* **INSTRUCTIONS TO FOLLOW**:
From the entries below, report only the number of lines that contain the word "примеры".

___ SUPPLIED DATA

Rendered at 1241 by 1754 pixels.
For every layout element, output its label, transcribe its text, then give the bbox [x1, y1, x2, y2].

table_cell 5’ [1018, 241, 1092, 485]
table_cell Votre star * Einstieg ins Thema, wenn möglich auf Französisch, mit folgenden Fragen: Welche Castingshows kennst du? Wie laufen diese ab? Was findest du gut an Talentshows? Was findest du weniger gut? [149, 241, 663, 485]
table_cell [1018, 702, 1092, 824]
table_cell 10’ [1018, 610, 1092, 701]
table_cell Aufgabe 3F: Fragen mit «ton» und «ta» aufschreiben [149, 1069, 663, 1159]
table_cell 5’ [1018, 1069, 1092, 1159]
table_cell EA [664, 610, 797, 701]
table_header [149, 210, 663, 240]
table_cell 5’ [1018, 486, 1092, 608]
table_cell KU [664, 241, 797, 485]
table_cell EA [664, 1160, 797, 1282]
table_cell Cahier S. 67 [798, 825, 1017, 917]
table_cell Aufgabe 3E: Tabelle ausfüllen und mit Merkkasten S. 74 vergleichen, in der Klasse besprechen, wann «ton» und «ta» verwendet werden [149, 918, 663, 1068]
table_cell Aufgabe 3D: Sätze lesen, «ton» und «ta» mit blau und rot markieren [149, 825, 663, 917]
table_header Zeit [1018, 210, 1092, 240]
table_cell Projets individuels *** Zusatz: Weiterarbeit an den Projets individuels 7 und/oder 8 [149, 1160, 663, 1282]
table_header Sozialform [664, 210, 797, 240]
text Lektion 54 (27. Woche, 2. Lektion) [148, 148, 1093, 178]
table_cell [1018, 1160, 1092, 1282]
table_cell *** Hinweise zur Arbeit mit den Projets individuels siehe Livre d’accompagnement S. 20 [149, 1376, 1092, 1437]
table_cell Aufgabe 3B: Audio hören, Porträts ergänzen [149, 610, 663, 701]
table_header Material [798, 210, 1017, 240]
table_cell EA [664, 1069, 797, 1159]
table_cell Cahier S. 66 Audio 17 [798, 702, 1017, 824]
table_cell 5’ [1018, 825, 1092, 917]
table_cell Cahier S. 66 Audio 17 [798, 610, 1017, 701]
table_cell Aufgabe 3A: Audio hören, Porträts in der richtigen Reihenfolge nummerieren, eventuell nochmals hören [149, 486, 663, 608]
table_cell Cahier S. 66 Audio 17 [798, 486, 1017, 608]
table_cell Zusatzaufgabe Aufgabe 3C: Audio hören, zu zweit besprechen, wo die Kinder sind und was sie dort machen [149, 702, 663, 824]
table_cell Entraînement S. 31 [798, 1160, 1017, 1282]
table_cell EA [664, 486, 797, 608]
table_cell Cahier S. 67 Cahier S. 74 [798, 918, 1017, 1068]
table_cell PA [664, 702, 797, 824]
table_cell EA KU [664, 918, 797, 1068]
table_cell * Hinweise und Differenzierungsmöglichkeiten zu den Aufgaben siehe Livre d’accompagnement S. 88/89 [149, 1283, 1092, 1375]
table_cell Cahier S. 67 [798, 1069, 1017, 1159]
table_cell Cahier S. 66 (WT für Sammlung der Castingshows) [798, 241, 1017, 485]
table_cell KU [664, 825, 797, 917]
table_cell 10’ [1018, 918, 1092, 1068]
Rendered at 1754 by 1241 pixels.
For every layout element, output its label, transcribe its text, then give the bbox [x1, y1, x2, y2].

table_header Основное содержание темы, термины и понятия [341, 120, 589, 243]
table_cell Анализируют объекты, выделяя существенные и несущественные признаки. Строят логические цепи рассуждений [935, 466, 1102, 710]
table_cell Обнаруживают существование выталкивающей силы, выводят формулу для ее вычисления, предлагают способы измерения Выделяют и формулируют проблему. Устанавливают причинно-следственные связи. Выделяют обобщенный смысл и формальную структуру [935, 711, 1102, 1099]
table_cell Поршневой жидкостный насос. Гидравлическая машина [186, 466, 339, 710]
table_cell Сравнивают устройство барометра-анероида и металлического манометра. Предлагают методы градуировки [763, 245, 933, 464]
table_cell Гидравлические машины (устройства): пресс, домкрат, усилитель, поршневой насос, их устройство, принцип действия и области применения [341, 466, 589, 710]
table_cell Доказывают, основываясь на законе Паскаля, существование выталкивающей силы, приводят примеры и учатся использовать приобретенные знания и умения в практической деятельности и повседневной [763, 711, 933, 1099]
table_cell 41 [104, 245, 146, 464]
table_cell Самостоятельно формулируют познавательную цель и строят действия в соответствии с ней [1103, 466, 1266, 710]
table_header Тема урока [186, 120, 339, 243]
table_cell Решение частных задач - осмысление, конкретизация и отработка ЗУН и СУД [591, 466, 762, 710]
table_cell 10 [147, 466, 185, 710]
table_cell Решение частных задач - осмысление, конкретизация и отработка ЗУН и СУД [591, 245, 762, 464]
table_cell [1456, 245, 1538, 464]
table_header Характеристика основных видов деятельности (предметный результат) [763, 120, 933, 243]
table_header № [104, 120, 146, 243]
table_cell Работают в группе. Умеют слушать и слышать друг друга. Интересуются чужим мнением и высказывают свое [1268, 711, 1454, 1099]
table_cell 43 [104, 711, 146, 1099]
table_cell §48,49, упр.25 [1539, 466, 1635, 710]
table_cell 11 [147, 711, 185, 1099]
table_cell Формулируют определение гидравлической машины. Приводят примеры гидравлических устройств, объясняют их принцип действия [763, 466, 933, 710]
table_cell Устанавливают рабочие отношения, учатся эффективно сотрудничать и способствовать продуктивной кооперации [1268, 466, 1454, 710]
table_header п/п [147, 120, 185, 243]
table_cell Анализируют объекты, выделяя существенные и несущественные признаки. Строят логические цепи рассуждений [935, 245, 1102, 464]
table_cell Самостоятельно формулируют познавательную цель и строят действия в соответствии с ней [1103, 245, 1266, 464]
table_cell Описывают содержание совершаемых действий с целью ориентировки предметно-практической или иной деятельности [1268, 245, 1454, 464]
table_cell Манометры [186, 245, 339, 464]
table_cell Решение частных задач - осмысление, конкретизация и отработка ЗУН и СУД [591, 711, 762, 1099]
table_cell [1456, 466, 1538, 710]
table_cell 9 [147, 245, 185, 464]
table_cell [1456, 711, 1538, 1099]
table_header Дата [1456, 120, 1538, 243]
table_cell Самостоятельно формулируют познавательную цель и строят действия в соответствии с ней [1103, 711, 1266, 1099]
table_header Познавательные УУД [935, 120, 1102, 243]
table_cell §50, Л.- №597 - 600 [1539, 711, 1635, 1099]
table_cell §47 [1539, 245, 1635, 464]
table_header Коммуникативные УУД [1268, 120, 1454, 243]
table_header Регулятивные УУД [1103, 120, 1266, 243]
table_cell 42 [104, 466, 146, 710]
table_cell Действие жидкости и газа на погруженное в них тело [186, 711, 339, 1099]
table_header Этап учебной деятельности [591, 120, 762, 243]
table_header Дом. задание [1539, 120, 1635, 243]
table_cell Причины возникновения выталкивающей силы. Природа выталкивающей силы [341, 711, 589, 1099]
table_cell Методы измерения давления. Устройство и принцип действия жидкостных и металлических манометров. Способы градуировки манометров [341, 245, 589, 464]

______

* **WORKED SOLUTION**:
2